Families tended to wind down with reading or board games in the inviting hotel living room, or pool time. The three pools are different temps—we found our “just right” and soaked up those Andes views. Massages are $60/hour and absolutely worth it. We booked more than one—check in at the spa desk after 2pm to sign up.
In addition to the pool area and small spa suites, there’s a full gym. Like the hallways, this could use a refresh too, but the equipment was all in good shape and the warm-up and stretching classes were excellent. We really enjoyed the morning 8:30 “activation” with Martin. He’s a member of the Chilean Ski Team and we’ll look to cheer him on in cross country ski events at the next olympics.
Entertainment
For adults, the evenings were full and lively. Post-dinner options included:
Movies in Spanish or English
Live music at the bar (we saw jazz and 3 bands)
Reading in the library (if you want a low-key option).
The disco opens late and runs into the wee hours. We checked it out once—it wasn’t crowded, but we’re told August is peak party time.
Kid Stuff
Spoiler alert: I’ll dive in more later, but the kids’ lessons are something special here. But that’s just the tip of the Andes—kids are well cared for. There’s a wing just for them.

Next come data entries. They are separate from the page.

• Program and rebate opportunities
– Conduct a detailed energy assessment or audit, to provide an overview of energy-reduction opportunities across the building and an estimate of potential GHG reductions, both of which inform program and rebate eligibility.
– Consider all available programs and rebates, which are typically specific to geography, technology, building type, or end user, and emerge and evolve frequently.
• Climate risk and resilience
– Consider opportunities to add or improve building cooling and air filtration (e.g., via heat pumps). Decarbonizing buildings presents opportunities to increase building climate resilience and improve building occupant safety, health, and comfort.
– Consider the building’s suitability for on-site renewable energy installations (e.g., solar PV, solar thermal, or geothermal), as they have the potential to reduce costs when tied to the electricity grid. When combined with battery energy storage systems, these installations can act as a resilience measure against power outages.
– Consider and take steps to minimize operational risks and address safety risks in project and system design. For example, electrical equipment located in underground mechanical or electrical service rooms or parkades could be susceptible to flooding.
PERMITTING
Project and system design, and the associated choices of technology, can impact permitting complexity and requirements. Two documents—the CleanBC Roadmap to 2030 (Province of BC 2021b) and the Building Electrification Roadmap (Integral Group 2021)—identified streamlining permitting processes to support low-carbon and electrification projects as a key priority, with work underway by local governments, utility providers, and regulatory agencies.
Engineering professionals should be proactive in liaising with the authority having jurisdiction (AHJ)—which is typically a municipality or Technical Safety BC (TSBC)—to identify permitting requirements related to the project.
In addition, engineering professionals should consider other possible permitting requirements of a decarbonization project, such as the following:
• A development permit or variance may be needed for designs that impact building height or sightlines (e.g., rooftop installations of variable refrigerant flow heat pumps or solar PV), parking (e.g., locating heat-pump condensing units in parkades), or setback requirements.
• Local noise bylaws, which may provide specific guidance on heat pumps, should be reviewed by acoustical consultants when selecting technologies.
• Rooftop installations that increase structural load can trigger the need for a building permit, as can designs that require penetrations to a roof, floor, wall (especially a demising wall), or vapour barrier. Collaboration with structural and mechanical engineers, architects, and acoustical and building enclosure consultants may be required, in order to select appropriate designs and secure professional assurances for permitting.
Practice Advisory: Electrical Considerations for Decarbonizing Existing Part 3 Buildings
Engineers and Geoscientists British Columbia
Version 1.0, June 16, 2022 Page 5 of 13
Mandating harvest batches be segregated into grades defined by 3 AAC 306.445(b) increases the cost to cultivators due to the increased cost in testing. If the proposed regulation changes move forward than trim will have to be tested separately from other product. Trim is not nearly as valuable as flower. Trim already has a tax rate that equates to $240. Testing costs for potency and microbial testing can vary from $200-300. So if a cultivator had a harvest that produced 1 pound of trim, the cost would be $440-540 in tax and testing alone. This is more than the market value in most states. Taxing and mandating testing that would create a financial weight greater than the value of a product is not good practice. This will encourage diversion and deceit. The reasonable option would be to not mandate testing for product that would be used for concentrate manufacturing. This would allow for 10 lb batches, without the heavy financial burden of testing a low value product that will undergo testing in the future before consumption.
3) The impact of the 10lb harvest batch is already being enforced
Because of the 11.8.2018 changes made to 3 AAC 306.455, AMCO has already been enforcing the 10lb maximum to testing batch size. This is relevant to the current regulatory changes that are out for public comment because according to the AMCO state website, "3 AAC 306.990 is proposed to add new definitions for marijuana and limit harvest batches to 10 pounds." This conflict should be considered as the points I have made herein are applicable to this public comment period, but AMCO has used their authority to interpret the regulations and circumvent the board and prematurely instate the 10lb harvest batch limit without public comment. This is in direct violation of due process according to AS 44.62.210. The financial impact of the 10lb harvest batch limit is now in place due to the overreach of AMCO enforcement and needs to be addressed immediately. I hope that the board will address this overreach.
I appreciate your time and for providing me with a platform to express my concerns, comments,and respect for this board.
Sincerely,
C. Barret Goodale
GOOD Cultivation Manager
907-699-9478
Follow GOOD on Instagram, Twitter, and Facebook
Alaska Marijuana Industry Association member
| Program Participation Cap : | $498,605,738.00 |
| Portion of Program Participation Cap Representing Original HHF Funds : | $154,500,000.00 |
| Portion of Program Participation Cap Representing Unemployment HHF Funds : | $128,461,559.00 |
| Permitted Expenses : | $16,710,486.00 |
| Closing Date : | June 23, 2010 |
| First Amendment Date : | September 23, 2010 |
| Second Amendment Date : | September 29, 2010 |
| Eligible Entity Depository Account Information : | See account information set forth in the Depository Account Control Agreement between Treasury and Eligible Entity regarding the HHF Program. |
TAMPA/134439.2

Basketball arena (NBA-sized!)
Climbing wall
Craft room
Ping pong, foosball, billiards
Entertainment desk with staff to organize activities
There’s also a daycare center that’s clean, bright, and free to use. Yes, free.




The Food
Meals are mostly included (except for the bar and on-mountain dining). Breakfast is served from 7-10 and you don’t have to have a designated time. For the other meals, you will choose the early or late seatings. For lunch the options are noon or 1:15 and for dinner the early slot is 8 and late 9:15pm. Once you select your family will stick with your slot all week. And I hope you have a sweet tooth! The in-house bakery dreams up wonderful options served at lunch, dinner and tea time.
Here’s what to expect:
Breakfast: simple and fast. Eggs, cereal, fruit salad, house rolls, ham and cheese. The house rolls are served with every meal and are made fresh on location each day. I found them hard to resist.
Lunch: more thoughtful. Fresh salads, soups, pasta, fish, chicken. Always a dessert. Service was quick, sometimes hard to flag for refills.
Dinner: more leisurely. Starters like ceviche or greens, then mains ranging from lamb chops to Chilean sea bass. Wine is poured at the table (loved the Chilean Sauvignon Blancs). We ordered a bottle and stretched it over a few nights—the staff will store it for you free of charge.



How Much?
Most guests book the traditional ski week: seven nights, lodging, all meals, skiing, and entertainment. (Alcohol, massages, and lessons are extra.)
Our extras totaled about $750—including wine, massages, and gift shop splurges. Rates vary:
Early season (late June–mid-July): lower
Peak season (late July–September): higher
Expect to pay $3,500–$6,000 per person, depending on room type and timing. Discounted rates are available for children under 18.
Yes, $6K per person is a lot. But if you compare that to Jackson Hole, Aspen, or Vail, you’re looking at similar costs—with far more stress.
Ready to Book?
What I learned: Americans make it so hard on ourselves. Watching Brazilian families enjoy their ski week—no yelling, no tension—made me rethink how we do this. I think we hit a travel flow state. Everything just worked.
If you want something novel, exciting, and yes, relaxing, fire up your Spanish lessons and book a Portillo trip. You’ll get adventure, cultural connection, and space to unplug. The chill I felt by Day 2 had nothing to do with the Pisco Sour—and everything to do with a tried-and-true formula that actually works.
Hey Kim,
Super helpful and fun piece about Portillo! My wife and I are going early August, never been and super excited. Only thing I'm not looking forward to...the road switchbacks...Aaaaghhh!